In einem Bambuskäfig, der auf einer hölzernen Trittleiter vor einem deckenhohen Bücherregal stand, hüpfte ein grüner Vogel mit krummem Schnabel und einem leuchtend roten Fleck zwischen den Augen auf eine höhere Stange und verkündete deutlich vernehmbar: » Los im sain, los im sain. «
Rabbi Shulman blickte verlegen. »Mein Papagei spricht Jiddisch«, erklärte er. » Los im sain bedeutet, er soll seinen Willen haben.« Er lächelte seine Kollegen an. »Vielleicht will Ha Schem, selig sei Sein Name, uns ja damit etwas sagen.« Der Rabbi wandte sich wieder an Samat. »Ich nehme an, Sie haben einen Ausweis dabei.«
Samat reichte dem Rabbi seinen israelischen Pass.
»Sie sind Israeli?«, sagte Shulman sichtlich überrascht. »Sprechen Sie Hebräisch?«
»Ich bin aus der Sowjetunion nach Israel ausgewandert. Ich spreche Russisch.«
»Die Sowjetunion gibt’s nicht mehr«, stellte Shulman klar.
»Ich meinte natürlich aus Russland«, sagte Samat.
»Entschuldigen Sie die Frage«, schaltete sich der Älteste der drei Rabbiner ein, »aber sind Sie Jude?«
»Meine Mutter ist Jüdin, dadurch bin ich Jude. Der israelischen Einreisebehörde hat das als Beleg genügt, um mich einreisen zu lassen.«
Stella erläuterte in groben Zügen die Situation, während sich Shulman Notizen machte, trat dann vor und reichte den Rabbis einen Zettel, auf dem die Scheidungsbedingungen dargelegt waren. Unten auf dem Blatt hatte Samat unterschrieben.

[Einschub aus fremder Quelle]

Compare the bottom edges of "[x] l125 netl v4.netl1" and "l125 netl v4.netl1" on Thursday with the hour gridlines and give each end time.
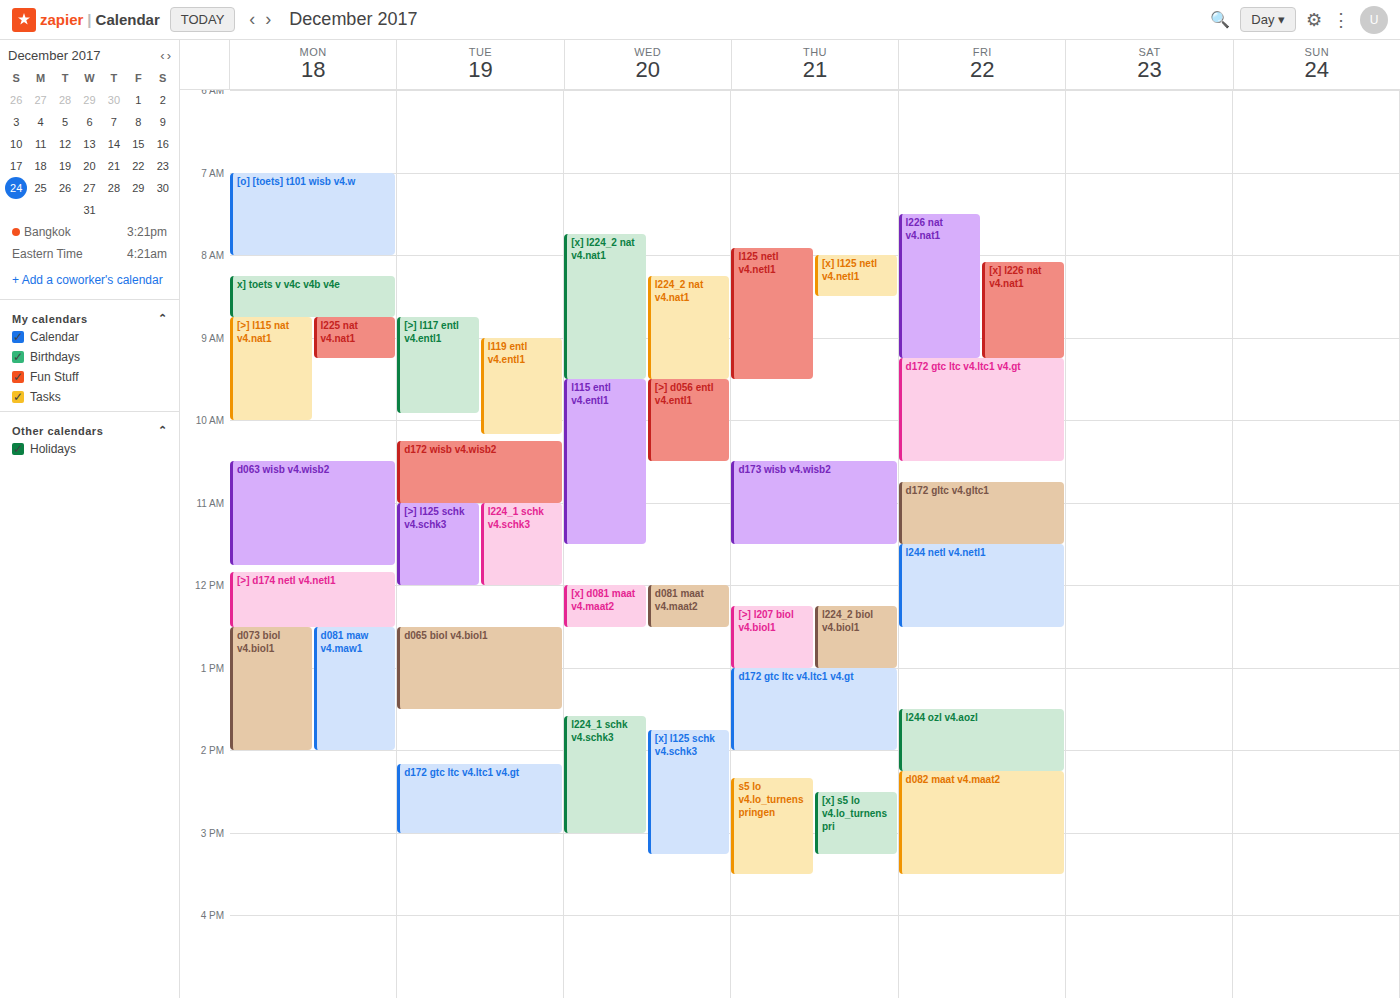
"[x] l125 netl v4.netl1": 8:30 AM, halfway between the 8 AM and 9 AM lines. "l125 netl v4.netl1": 9:30 AM, halfway between the 9 AM and 10 AM lines.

Einer der älteren Rabbiner blickte Martin an. »Und wer sind Sie?«
»Das ist eine gute Frage, Rabbi«, erwiderte Martin.
»Vielleicht möchten Sie sie gern beantworten«, schlug Shulman vor.
»Ich heiße Martin Odum.«
Shulman räusperte sich. Die drei Rabbiner beugten sich über Samats Pass. »Das Foto sieht dem Gentleman überhaupt nicht ähnlich«, bemerkte einer der drei.
»Ich hatte keinen Bart, als ich nach Israel kam«, erklärte Samat.
Stella sagte: »Schauen Sie genau hin – an den Augen erkennen Sie eindeutig, dass es derselbe Mann ist.«
»Nur Frauen sind imstande, Männer an den Augen zu identifizieren«, sagte Shulman. Dann wandte er sich an Samat. »Sie versichern, dass Sie der Samat Ugor-Shilow sind, der mit –«, er war einen Blick auf die Notizen, »Ya’ara Ugor-Shilow, wohnhaft in Qiryat Arba, verheiratet ist?«
»Ja, das ist er«, sagte Stella.
Der Rabbi warf ihr einen gequälten Blick zu. »Er muss selbst antworten.«
»Ja, der bin ich«, sagte Samat. Er blickte zu Martin hinüber, der an der Wand neben der Tür lehnte, eine Hand in der Jackentasche.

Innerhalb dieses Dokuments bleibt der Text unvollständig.